16 En deze grens gaat af tot aan het uiterste van de berg, die tegenover het dal van de zoon van Hinnom is, die in het dal der Refaïeten is tegen het noorden; en gaat af door het dal van Hinnom, aan de zijde der Jebusieten zuidwaarts, en gaat af aan de fontein van Rogel;
17 En strekt zich van het noorden, en gaat uit te En-Sémes; van daar gaat zij uit naar Gelilôth, dat is tegenover de opgang naar Adûmmim, en zij gaat af aan de steen van Bohan, de zoon van Ruben;
18 En gaat door ter zijde tegenover Arába naar het noorden, en gaat af te Arába.
19 Verder gaat deze grens door aan de zijde van Beth-Hogla noordwaarts, en de uitgangen van deze grens zijn aan de tong van de Zoutzee noordwaarts, aan het uiterste van de Jordaan zuidwaarts. Dit is de zuidergrens.
20 De Jordaan nu bepaalt haar aan de hoek naar het oosten. Dit is het erfdeel van de kinderen van Benjamin, binnen hun grenzen rondom, naar hun huisgezinnen.

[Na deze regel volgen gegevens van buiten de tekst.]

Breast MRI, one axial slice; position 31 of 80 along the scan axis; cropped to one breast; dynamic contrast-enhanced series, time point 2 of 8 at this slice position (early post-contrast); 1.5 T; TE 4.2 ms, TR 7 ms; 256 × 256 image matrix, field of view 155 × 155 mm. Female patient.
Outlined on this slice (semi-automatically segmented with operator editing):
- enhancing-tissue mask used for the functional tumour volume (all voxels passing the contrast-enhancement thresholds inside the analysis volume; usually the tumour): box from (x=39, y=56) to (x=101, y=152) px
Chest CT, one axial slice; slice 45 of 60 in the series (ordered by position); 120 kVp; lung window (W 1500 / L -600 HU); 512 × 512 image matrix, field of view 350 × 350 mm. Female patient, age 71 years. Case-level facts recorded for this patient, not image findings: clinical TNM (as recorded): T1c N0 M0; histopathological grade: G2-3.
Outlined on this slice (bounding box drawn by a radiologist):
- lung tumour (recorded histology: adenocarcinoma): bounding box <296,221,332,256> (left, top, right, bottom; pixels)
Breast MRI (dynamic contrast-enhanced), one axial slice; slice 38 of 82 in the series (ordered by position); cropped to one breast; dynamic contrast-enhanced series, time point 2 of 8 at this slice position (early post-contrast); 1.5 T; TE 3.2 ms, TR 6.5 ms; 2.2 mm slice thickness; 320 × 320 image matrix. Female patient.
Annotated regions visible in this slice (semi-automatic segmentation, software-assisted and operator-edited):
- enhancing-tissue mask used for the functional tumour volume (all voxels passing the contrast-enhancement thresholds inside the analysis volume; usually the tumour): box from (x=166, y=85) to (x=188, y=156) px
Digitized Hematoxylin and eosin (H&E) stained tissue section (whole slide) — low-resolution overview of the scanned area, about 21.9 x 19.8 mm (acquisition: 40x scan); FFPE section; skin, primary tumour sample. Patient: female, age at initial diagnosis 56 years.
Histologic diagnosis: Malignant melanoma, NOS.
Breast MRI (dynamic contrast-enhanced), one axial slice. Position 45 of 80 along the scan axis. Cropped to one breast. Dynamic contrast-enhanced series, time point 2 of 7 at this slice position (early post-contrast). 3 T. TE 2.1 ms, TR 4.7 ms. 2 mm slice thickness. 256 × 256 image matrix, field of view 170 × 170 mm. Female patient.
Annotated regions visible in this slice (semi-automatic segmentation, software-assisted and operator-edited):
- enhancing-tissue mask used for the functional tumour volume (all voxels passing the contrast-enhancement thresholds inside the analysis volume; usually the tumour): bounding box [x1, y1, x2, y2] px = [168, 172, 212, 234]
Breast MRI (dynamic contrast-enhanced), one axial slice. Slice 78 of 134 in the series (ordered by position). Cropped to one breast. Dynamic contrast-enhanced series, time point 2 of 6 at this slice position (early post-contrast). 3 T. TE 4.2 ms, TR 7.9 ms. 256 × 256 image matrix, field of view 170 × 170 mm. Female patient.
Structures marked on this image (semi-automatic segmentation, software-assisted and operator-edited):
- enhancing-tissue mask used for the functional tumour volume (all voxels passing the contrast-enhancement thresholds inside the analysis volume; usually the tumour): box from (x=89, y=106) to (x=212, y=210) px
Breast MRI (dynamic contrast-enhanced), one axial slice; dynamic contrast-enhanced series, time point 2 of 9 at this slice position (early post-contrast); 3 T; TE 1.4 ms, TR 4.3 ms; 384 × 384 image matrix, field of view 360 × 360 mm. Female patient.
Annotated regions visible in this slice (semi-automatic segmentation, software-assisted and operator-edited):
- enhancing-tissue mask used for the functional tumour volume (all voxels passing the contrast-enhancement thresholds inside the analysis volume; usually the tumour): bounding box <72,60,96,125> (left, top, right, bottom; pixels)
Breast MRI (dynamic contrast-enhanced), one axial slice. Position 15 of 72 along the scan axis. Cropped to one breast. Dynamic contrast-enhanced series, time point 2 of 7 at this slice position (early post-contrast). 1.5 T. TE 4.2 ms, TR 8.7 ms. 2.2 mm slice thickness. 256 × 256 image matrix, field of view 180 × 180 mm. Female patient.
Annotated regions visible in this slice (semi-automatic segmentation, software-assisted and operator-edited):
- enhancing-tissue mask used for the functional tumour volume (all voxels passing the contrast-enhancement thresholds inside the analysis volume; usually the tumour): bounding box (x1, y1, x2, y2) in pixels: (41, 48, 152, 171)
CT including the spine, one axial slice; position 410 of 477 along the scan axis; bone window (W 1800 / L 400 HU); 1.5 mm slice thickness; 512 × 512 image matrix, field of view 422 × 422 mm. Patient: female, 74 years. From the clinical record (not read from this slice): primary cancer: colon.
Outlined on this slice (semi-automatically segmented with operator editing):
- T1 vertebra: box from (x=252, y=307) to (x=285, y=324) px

21 De steden nu van de stam van de kinderen van Benjamin, naar hun huisgezinnen, zijn: Jericho, en Beth-Hogla, en Emek-Keziz,
22 En Beth-Arába, en Zemaráïm, en Beth-El,
23 En Háavvim, en Para, en Ofra,
24 Kefar-Haämmónai, en Ofni, en Gaba; twaalf steden en hun dorpen.
25 Gíbeon, en Rama, en Beérôth,
26 En Mizpa, en Kefíra, en Moza,
27 En Rekem, en Jirpeël, en Thárala,
28 En Zela, Elef en Jebusi (dat is Jeruzalem), Gibath, Kirjath: veertien steden alsook hun dorpen. Dit is het erfdeel van de kinderen van Benjamin, naar hun huisgezinnen.